Thursday, November 11, 2010
surgery and its surprises
We are both healthy...neither my wife nor I have had major surgeries in our combined 127 years. I struggled with a broken ball and socket joint sustained as a fifteen year old football player and a painful bout with a stubborn kidney stone; Beverly, on the other hand, has never had surgery and only visited a hospital to deliver babies!
So our adventure Tuesday with Beverly's minor surgery contained a few surprises...
1. Hospital gowns are neither fashion statements nor are they designed to cover the whole body.
2. Nurses are persistent (but nice) people with a determination to secure the same information multiple times...name, type of surgery, date of birth...while checking your answers against the new bracelet on your wrist (not a fashion statement either).
3. Anesthesiologists are very concerned about what you have eaten within the last twenty-four hours and what makes you "break out". They are the ones entrusted with putting you to sleep...long enough, but not forever.
4. Doctors unexpectantly check in with you before surgery to determine if you are the same person they remember from the office appointment earlier and to make sure with the nurses that all of the appropriate liability forms have been signed...?
5. The recovery room is an interesting place to eavesdrop on other patients' conversations and to get more personal information than you really want to know about their medical history.
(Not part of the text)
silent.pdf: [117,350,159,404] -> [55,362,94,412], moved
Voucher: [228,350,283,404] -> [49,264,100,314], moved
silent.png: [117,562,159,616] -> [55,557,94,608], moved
On the more serious side, here are a few surprises that I now view as blessings from this experience we shared together...
1. Husbands and wives really do need each other, and surgery--a time when one person seems more vulnerable than the other--with the presence of a loving mate is an incomparable source of comfort.
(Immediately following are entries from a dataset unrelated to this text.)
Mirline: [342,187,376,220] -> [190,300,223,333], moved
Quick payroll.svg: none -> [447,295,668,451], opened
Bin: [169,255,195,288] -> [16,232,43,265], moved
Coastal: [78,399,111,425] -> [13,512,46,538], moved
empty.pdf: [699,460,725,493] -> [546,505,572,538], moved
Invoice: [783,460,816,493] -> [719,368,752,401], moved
2. We value those who provide professional care for us when they have a "bedside manner" that communicates professionalism as well as kindness.
3. The closeness of a church family cannot be overestimated--cards, e-mails, flowers, food, pnone calls; all of these things, and more, assuring us of their prayers, helped make the process less formidable and frightening.
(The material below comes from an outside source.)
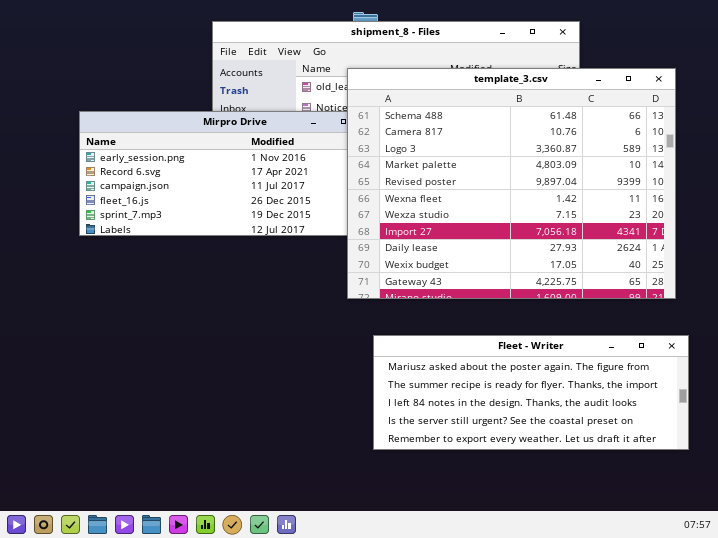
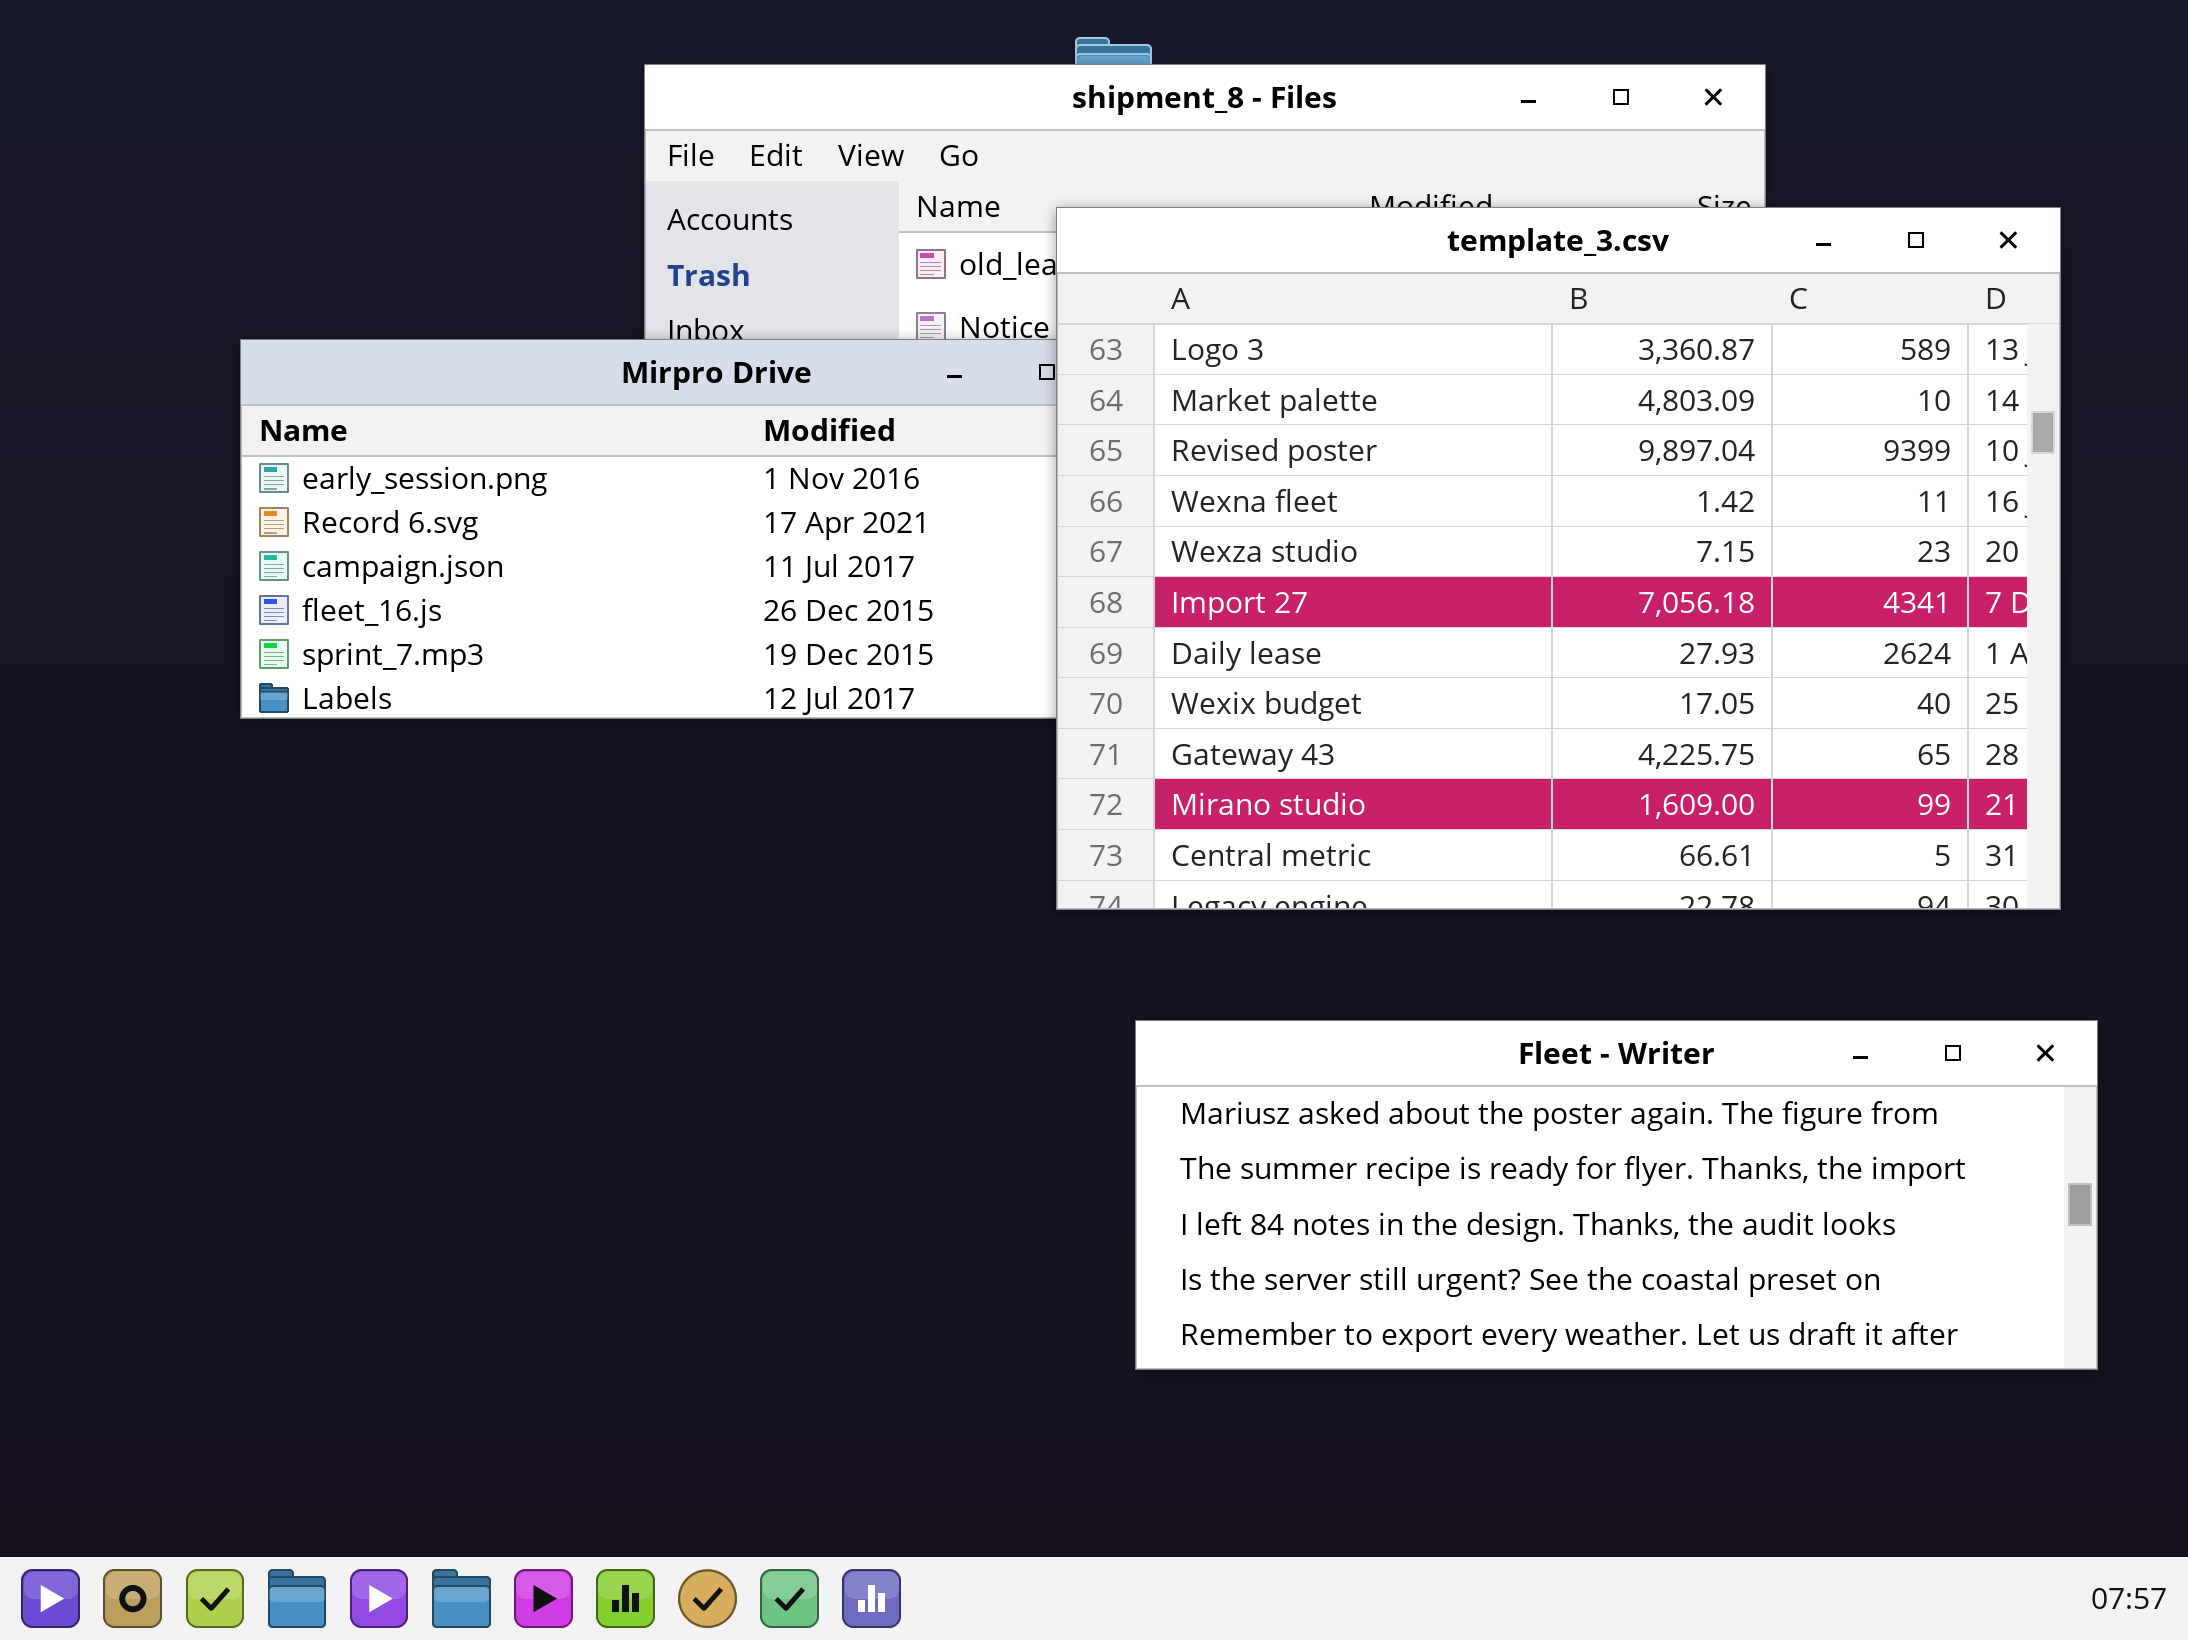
template_3.csv: [347,68,676,299] -> [1056,207,2061,910], scrolled down 2 rows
4. Our faith in God is often best exercised in times of crisis; though this surgery was a minor procedure, we were confronted for a moment with the mortality of man but the offsetting certainty of our eternal hope in Christ.
5. We are getting older, and surgery may/may not become a more common event, with or with not, greater significance. But we will manage--with one another's affirming love, good medical care, the support of our biological and church families, and our confident faith.